I know, Bloomberg??? Riiiiiiiiight…

Up until a week or so ago, I didn’t think the guy had a shot. Here’s why I’ve changed my thinking.

Bloomberg is relentlessly focusing on healthcare – which is THE biggest issue for voters.

He is hitting voters where they are most vulnerable;  fear is the most powerful motivator – and there’s nothing scarier than our screwed up healthcare system. Bloomberg’s massive TV and social media campaign is very effectively messaging around our fear of losing healthcare, fear of bankruptcy due to high bills, fear of no coverage for pre-existing conditions, fear of dying penniless and in pain.

But it issues aren’t important unless you get your messaging right and get it out there.

So far Bloomberg has spent a quarter-billion dollars on his campaign.

That is – literally – nothing to him. The guy is is worth $60.5 billion dollars. He’s the 14th richest person in the world. He can, and will spend whatever it takes.  He could buy every ad in the SuperBowl and have more money in his bank account the next day just collecting interest on his billions.

He will far outspend ALL his Democratic rivals put together.

Oh, and Bloomberg is very, very smart about this internet thing. His digital strategy helped Democrats win both houses in Virginia.  He’s putting together a digital campaign that far outpaces what the Democrats are doing – and will likely be much more sophisticated and effective than Trump’s.

Back to healthcare.  If you’ve seen any of his ads – and I’m betting you’ve seen a lot of them – they focus on protecting your healthcare, reducing your healthcare costs, controlling surprise medical bills, and reducing drug costs.

Not much in the way of an actual plan, but very good messaging.

When you dig deeper you learn he supports a Medicare-based public option – you can buy into a government plan if you don’t like any of the other options – but he’s no Single Payer guy.

What does this mean for you?

Don’t discount Bloomberg. 



Private health insurance has failed.

If you had “government” health insurance for the last decade, your costs would be 20 – 25% lower today.

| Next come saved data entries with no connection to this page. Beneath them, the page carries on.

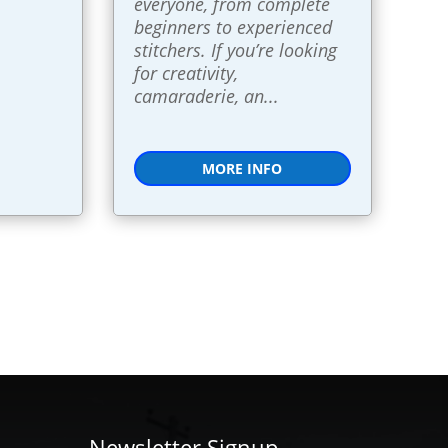
everyone, from complete 
beginners to experienced 
stitchers. If you’re looking 
for creativity, 
camaraderie, an...
MORE INFO
Newsletter Signup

That’s because private insurers have not controlled spending nearly as well as Medicare and Medicaid have.  This from KFN via Axios.

Doesn’t matter what your economic or political ideology is – that’s a fact.

You and your insurance company pay your doctors and hospital more than twice what Medicare does. Yes, the Feds can exert pricing power – but why can’t United Healthcare, or Aetna, or Blue Cross?

Those healthcare giants should be able to negotiate better deals with providers; they have massive buying power and millions of members to leverage. They should be able to use that power to give you lower insurance costs – but they can’t.

Those private insurers are (theoretically) more nimble, smarter, better run, and more efficient than the government. And they have hundreds of billions of healthcare dollars to leverage.

Yet they’ve failed to outperform a bunch of bureaucrats.

I won’t dive into the “whys” today, because that would take away from the over-arching truth – government has been much more effective than private insurers.

What does this mean for you?

Cutting your health insurance costs by a quarter = more dollars you could have spent on other stuff.

note – happy to hear other thoughts; please use citations to back up any assertions.